October 1 is an important day in the world of Long Term Care as a new Section on the MDS becomes mandatory call Section GG and ICD10 coding transition period comes to an end.
Section GG is required on all admissions starting October 1 that have a Medicare Part A payer. Section GG is a 3 day look back period that allows for the facility to determine the resident’s “most usual” performance and then code the mobility and self- care items accordingly. To establish “most usual” performance, there should be a strong collaboration between nursing and therapy. Integration of software programs, tracking methods, discussion protocols and decision trees for coding are all beneficial tools to assist in this process.
Once the admission assessment is completed on the 5- day assessment and “most usual” performance with goals are coded, if the resident is a planned discharge, Section GG must be completed at that time as well. The discharge assessment uses the last 3 days of their skilled stay to determine “most usual” performance which correlates to goal achievement.

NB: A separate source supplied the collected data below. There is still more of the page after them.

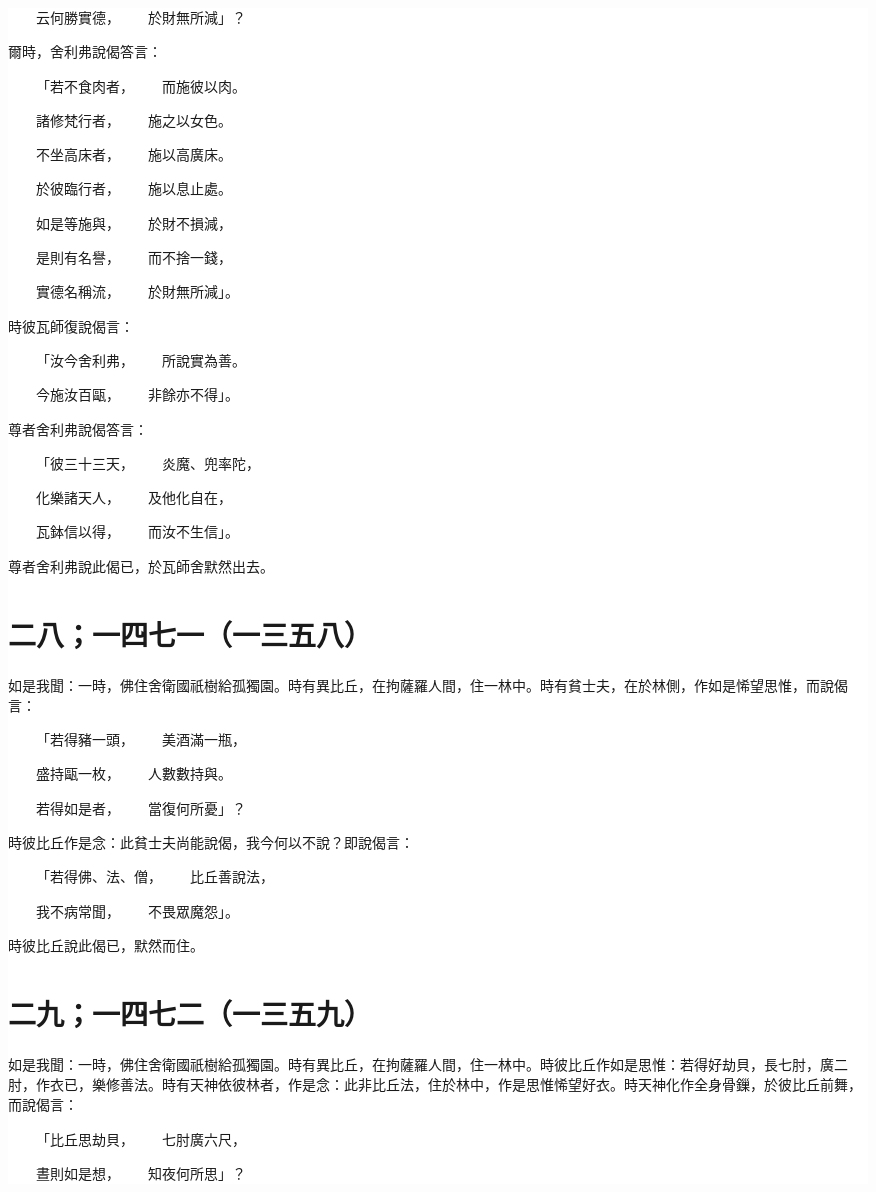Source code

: &emsp;&emsp;云何勝實德，&emsp;&emsp;於財無所減」？

爾時，舍利弗說偈答言：

&emsp;&emsp;「若不食肉者，&emsp;&emsp;而施彼以肉。

&emsp;&emsp;諸修梵行者，&emsp;&emsp;施之以女色。

&emsp;&emsp;不坐高床者，&emsp;&emsp;施以高廣床。

&emsp;&emsp;於彼臨行者，&emsp;&emsp;施以息止處。

&emsp;&emsp;如是等施與，&emsp;&emsp;於財不損減，

&emsp;&emsp;是則有名譽，&emsp;&emsp;而不捨一錢，

&emsp;&emsp;實德名稱流，&emsp;&emsp;於財無所減」。

時彼瓦師復說偈言：

&emsp;&emsp;「汝今舍利弗，&emsp;&emsp;所說實為善。

&emsp;&emsp;今施汝百甌，&emsp;&emsp;非餘亦不得」。

尊者舍利弗說偈答言：

&emsp;&emsp;「彼三十三天，&emsp;&emsp;炎魔、兜率陀，

&emsp;&emsp;化樂諸天人，&emsp;&emsp;及他化自在，

&emsp;&emsp;瓦鉢信以得，&emsp;&emsp;而汝不生信」。

尊者舍利弗說此偈已，於瓦師舍默然出去。

# 二八；一四七一（一三五八）

如是我聞：一時，佛住舍衛國祇樹給孤獨園。時有異比丘，在拘薩羅人間，住一林中。時有貧士夫，在於林側，作如是悕望思惟，而說偈言：

&emsp;&emsp;「若得豬一頭，&emsp;&emsp;美酒滿一瓶，

&emsp;&emsp;盛持甌一枚，&emsp;&emsp;人數數持與。

&emsp;&emsp;若得如是者，&emsp;&emsp;當復何所憂」？

時彼比丘作是念：此貧士夫尚能說偈，我今何以不說？即說偈言：

&emsp;&emsp;「若得佛、法、僧，&emsp;&emsp;比丘善說法，

&emsp;&emsp;我不病常聞，&emsp;&emsp;不畏眾魔怨」。

時彼比丘說此偈已，默然而住。

# 二九；一四七二（一三五九）

如是我聞：一時，佛住舍衛國祇樹給孤獨園。時有異比丘，在拘薩羅人間，住一林中。時彼比丘作如是思惟：若得好劫貝，長七肘，廣二肘，作衣已，樂修善法。時有天神依彼林者，作是念：此非比丘法，住於林中，作是思惟悕望好衣。時天神化作全身骨鏁，於彼比丘前舞，而說偈言：

&emsp;&emsp;「比丘思劫貝，&emsp;&emsp;七肘廣六尺，

&emsp;&emsp;晝則如是想，&emsp;&emsp;知夜何所思」？
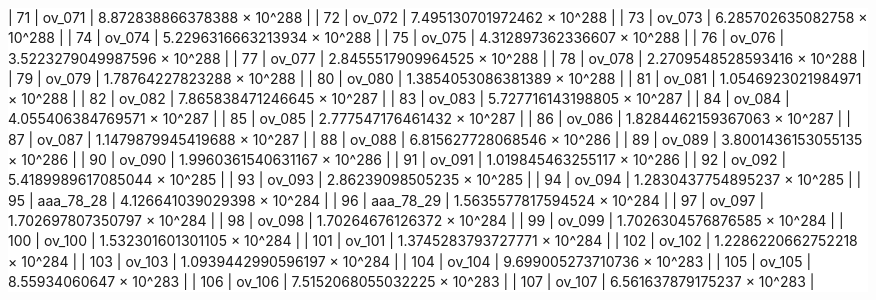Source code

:| 71 | ov_071 | 8.872838866378388 × 10^288 |
| 72 | ov_072 | 7.495130701972462 × 10^288 |
| 73 | ov_073 | 6.285702635082758 × 10^288 |
| 74 | ov_074 | 5.2296316663213934 × 10^288 |
| 75 | ov_075 | 4.312897362336607 × 10^288 |
| 76 | ov_076 | 3.5223279049987596 × 10^288 |
| 77 | ov_077 | 2.8455517909964525 × 10^288 |
| 78 | ov_078 | 2.2709548528593416 × 10^288 |
| 79 | ov_079 | 1.78764227823288 × 10^288 |
| 80 | ov_080 | 1.3854053086381389 × 10^288 |
| 81 | ov_081 | 1.0546923021984971 × 10^288 |
| 82 | ov_082 | 7.865838471246645 × 10^287 |
| 83 | ov_083 | 5.727716143198805 × 10^287 |
| 84 | ov_084 | 4.055406384769571 × 10^287 |
| 85 | ov_085 | 2.777547176461432 × 10^287 |
| 86 | ov_086 | 1.8284462159367063 × 10^287 |
| 87 | ov_087 | 1.1479879945419688 × 10^287 |
| 88 | ov_088 | 6.815627728068546 × 10^286 |
| 89 | ov_089 | 3.8001436153055135 × 10^286 |
| 90 | ov_090 | 1.9960361540631167 × 10^286 |
| 91 | ov_091 | 1.019845463255117 × 10^286 |
| 92 | ov_092 | 5.4189989617085044 × 10^285 |
| 93 | ov_093 | 2.86239098505235 × 10^285 |
| 94 | ov_094 | 1.2830437754895237 × 10^285 |
| 95 | aaa_78_28 | 4.126641039029398 × 10^284 |
| 96 | aaa_78_29 | 1.5635577817594524 × 10^284 |
| 97 | ov_097 | 1.702697807350797 × 10^284 |
| 98 | ov_098 | 1.70264676126372 × 10^284 |
| 99 | ov_099 | 1.7026304576876585 × 10^284 |
| 100 | ov_100 | 1.532301601301105 × 10^284 |
| 101 | ov_101 | 1.3745283793727771 × 10^284 |
| 102 | ov_102 | 1.2286220662752218 × 10^284 |
| 103 | ov_103 | 1.0939442990596197 × 10^284 |
| 104 | ov_104 | 9.699005273710736 × 10^283 |
| 105 | ov_105 | 8.55934060647 × 10^283 |
| 106 | ov_106 | 7.5152068055032225 × 10^283 |
| 107 | ov_107 | 6.561637879175237 × 10^283 |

Collaboration and training are critical elements for a successful transition to Section GG. Education provided to the facility staff and therapy at the same time to ensure conformity of message and process as well as a solid understanding of the coding criteria and goal setting on the admission assessment will assist with a successful transition.
ICD10 transition is complete as of October 1 and the expansion to more specific diagnosis coding is complete. Diagnosis must include items such as laterality and more specific detail as provided in ICD10. Denials are now possible due to improper coding using the ICD10 system as of October 1, 2016.
Collaboration between facility and therapy is important to ensure correct codes are submitted on the UBO4 form and processes such as Triple Check can assist with submission of clean claims.